(TEXT BLOCK)
The Words Every Child Wants to Hear


I did something foolish last week. I took my children, aged 3 months, two and four to a museum--during Christmas break. Every other child, parent and grandparent apparently thought the museum sounded like an excellent idea as well.

Not good listeners even on a good day, my two littles sprinted in opposite directions, dodging through narrow spaces, behind strollers and slow walkers as if in a race to disappear the fastest. On high alert, I won the game even with a baby snuggled into my chest: not a single child was lost even for a second.

But each child at some point in the day looked up from playing, didn’t see me and began to panic, tears welling up in their eyes, little heads darting side to side, scanning the crowd for mommy. But as soon as they’d start to lose it, I’d creep through the crowd and touch them, “I’m here,” I’d say. “Don’t worry, I’ve been right here all along.” And back to playing they would go.

(ENTRIES SHOWN)
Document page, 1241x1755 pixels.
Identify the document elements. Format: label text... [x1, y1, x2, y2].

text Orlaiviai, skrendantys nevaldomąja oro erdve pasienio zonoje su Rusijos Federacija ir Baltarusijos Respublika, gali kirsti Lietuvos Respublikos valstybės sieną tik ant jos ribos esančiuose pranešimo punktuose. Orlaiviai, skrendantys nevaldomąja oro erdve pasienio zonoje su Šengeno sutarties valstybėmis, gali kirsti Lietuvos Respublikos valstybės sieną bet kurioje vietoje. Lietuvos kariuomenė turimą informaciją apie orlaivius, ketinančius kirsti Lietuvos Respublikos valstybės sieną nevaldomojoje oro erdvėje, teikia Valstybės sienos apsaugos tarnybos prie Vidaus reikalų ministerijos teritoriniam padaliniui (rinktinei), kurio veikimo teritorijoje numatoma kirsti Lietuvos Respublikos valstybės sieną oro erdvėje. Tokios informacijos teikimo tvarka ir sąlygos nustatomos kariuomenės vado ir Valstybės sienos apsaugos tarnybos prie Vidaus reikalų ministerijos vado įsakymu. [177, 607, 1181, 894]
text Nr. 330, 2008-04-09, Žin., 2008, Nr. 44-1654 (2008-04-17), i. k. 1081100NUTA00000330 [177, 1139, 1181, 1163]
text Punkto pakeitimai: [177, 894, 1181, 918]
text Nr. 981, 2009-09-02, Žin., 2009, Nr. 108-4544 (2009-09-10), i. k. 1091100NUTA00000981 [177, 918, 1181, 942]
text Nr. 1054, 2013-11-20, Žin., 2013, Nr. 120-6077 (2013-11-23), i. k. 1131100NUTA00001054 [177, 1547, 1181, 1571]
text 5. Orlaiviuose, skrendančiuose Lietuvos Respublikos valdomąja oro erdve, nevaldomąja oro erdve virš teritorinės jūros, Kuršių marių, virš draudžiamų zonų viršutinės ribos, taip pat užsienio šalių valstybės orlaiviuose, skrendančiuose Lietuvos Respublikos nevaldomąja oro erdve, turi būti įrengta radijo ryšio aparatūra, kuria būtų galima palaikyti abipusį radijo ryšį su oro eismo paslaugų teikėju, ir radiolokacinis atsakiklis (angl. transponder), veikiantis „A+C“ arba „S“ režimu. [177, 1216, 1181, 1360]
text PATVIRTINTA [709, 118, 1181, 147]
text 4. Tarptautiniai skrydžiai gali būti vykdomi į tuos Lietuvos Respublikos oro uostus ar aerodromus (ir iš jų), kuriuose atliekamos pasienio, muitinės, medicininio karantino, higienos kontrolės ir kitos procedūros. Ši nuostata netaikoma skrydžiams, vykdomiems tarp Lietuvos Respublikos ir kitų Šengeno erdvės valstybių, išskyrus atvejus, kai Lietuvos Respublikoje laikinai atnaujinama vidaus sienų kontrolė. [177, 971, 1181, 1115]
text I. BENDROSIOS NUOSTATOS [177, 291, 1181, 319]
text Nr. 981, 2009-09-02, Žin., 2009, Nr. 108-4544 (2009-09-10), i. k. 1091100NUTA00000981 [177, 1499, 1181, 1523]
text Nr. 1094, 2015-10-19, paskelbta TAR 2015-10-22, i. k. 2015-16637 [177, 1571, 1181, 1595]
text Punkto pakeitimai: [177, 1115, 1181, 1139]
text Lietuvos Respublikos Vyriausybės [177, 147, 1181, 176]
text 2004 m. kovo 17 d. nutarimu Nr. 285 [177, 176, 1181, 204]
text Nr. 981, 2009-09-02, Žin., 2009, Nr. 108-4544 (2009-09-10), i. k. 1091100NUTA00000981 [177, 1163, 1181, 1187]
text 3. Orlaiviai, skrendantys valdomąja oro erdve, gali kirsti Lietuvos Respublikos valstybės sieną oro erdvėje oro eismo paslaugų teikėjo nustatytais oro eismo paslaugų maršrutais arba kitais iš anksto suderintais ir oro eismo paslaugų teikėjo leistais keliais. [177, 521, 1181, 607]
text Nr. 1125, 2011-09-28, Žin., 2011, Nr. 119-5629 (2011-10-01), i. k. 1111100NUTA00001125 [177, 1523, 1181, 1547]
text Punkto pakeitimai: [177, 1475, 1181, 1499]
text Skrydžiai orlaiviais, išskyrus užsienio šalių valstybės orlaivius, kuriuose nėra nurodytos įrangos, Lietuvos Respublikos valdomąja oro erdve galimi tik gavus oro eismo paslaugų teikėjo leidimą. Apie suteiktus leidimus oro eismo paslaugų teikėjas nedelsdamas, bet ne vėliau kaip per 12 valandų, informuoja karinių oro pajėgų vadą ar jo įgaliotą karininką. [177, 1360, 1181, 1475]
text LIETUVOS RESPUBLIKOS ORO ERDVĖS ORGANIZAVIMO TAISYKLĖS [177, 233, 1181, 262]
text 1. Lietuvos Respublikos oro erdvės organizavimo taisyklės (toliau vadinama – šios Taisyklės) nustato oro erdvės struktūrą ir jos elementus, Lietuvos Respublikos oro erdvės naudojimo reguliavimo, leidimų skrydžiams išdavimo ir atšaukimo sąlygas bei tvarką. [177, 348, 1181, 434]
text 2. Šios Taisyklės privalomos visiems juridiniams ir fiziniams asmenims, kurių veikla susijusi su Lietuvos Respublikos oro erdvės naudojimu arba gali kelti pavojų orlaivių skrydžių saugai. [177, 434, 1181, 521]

* * *

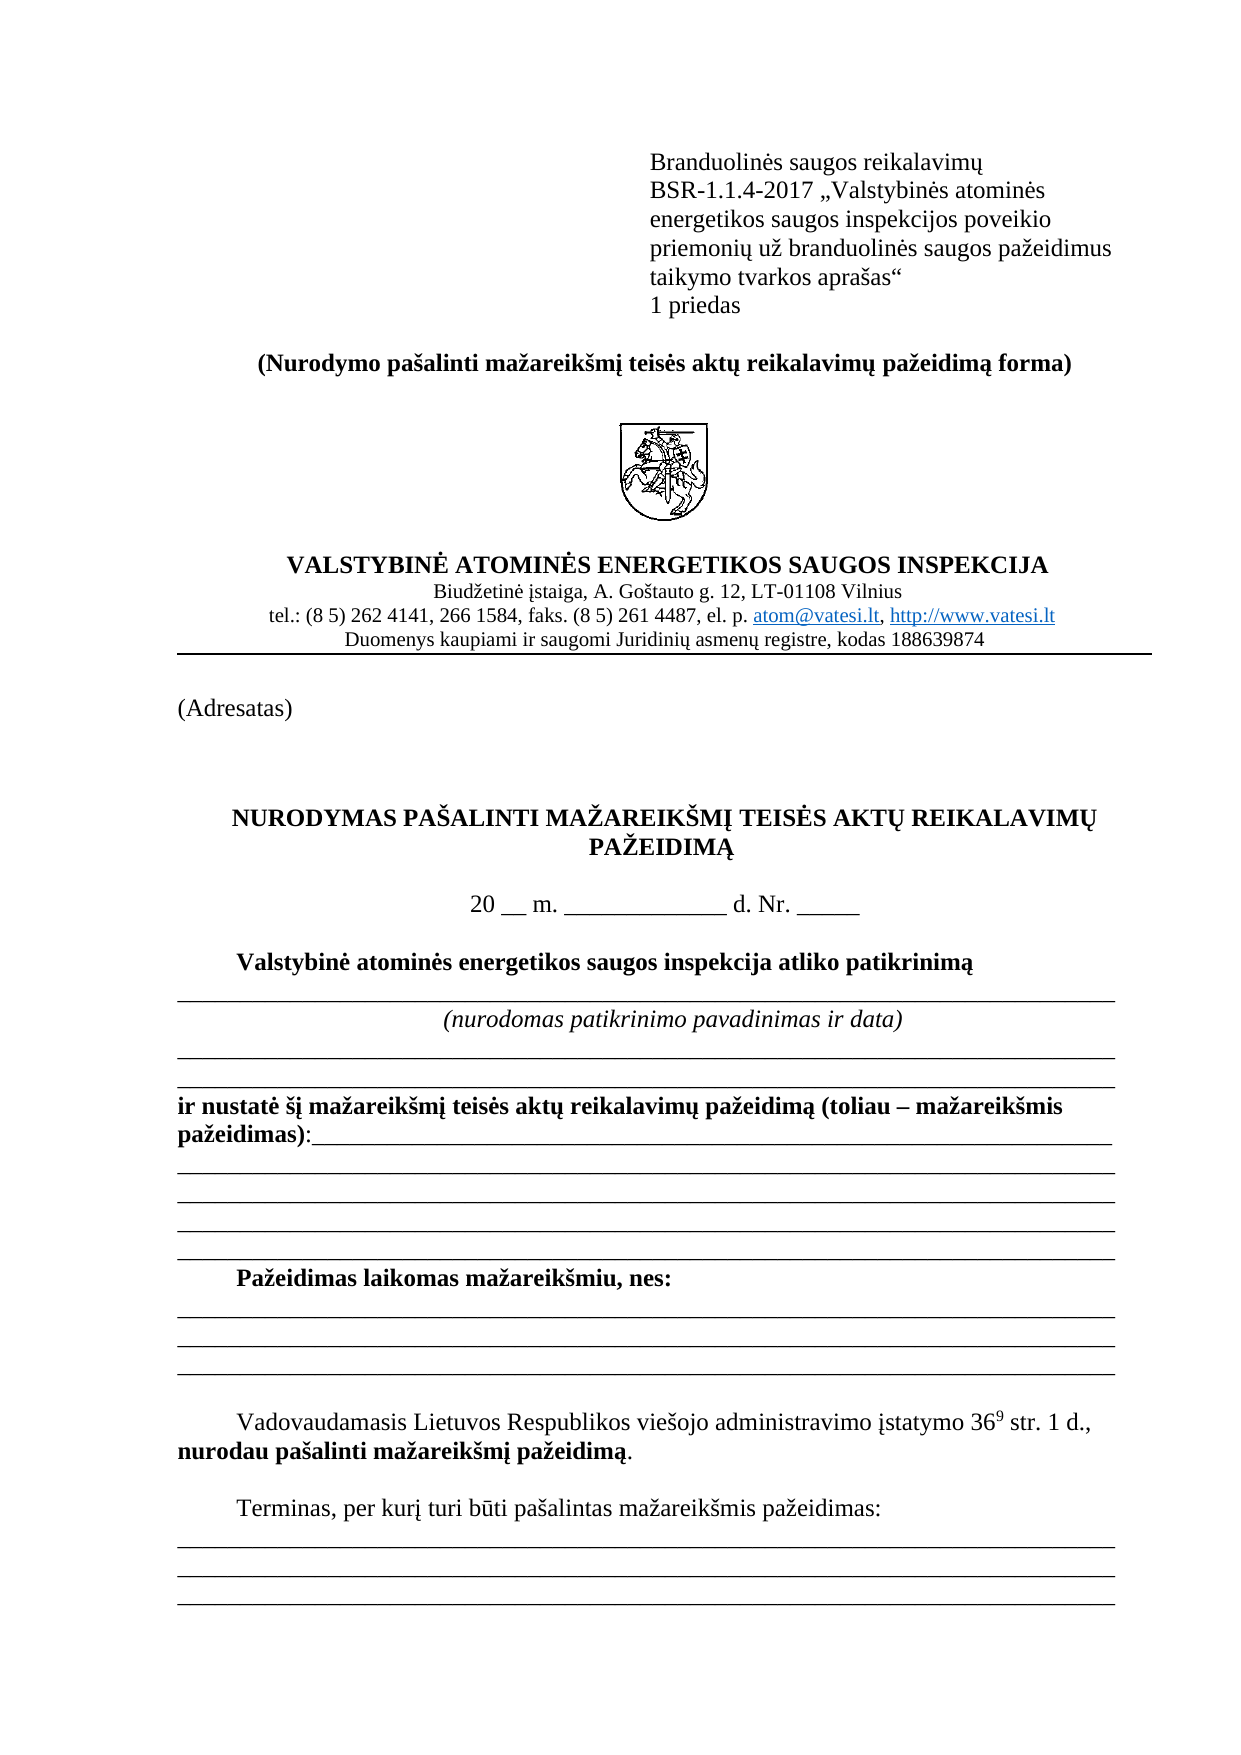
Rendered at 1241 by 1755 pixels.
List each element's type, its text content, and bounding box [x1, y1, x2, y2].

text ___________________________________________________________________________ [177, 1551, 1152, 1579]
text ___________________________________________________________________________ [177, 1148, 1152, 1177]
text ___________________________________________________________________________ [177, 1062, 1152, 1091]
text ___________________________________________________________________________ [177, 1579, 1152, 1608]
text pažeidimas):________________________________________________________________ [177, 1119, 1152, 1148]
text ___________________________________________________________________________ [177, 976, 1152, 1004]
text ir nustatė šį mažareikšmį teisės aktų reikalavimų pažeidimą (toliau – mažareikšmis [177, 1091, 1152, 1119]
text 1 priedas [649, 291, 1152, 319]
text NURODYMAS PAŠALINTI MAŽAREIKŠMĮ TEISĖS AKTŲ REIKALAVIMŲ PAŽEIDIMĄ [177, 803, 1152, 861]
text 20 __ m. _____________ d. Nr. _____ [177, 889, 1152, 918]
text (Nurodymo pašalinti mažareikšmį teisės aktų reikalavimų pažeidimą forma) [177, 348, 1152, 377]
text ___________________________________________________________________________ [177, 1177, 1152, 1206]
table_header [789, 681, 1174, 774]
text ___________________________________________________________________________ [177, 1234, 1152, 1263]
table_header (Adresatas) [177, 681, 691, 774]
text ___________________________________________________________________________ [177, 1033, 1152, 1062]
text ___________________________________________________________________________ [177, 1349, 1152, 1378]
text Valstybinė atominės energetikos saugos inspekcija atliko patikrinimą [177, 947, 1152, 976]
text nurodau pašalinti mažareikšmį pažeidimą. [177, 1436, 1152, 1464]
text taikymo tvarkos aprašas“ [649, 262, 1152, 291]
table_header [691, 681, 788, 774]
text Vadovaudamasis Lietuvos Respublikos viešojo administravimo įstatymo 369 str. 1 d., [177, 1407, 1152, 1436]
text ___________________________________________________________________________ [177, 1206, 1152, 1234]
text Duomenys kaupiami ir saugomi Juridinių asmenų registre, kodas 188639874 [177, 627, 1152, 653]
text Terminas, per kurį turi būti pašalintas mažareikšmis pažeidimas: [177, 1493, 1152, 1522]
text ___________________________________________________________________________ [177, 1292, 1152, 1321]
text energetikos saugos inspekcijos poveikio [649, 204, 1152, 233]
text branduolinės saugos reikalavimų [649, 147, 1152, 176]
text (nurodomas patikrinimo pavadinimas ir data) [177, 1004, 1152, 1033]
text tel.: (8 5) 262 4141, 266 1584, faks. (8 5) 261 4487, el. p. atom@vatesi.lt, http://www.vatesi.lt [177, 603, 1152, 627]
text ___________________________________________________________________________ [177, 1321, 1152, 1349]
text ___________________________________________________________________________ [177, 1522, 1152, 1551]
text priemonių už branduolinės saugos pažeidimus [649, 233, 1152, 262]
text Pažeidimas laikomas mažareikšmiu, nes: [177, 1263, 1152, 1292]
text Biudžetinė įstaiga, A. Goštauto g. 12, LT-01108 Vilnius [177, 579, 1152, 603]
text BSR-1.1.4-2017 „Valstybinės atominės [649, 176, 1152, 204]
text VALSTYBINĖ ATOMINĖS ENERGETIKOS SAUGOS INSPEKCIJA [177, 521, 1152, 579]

(INSTRUCTIONS)
[A] Print the portion of the museum passage between "Not good listeners" and "for a second.", inclusive, with no changes.
[B] Render the lines of the listing between the lines holding "Document page, 1241x1755 pixels." and "Identify the document", inclusive, as a JSON list of strings with one string per line, leaving out blank lines.

(IN RESPONSE)
[A]
Not good listeners even on a good day, my two littles sprinted in opposite directions, dodging through narrow spaces, behind strollers and slow walkers as if in a race to disappear the fastest. On high alert, I won the game even with a baby snuggled into my chest: not a single child was lost even for a second.

[B]
[
  "Document page, 1241x1755 pixels.",
  "Identify the document elements. Format: label text... [x1, y1, x2, y2]."
]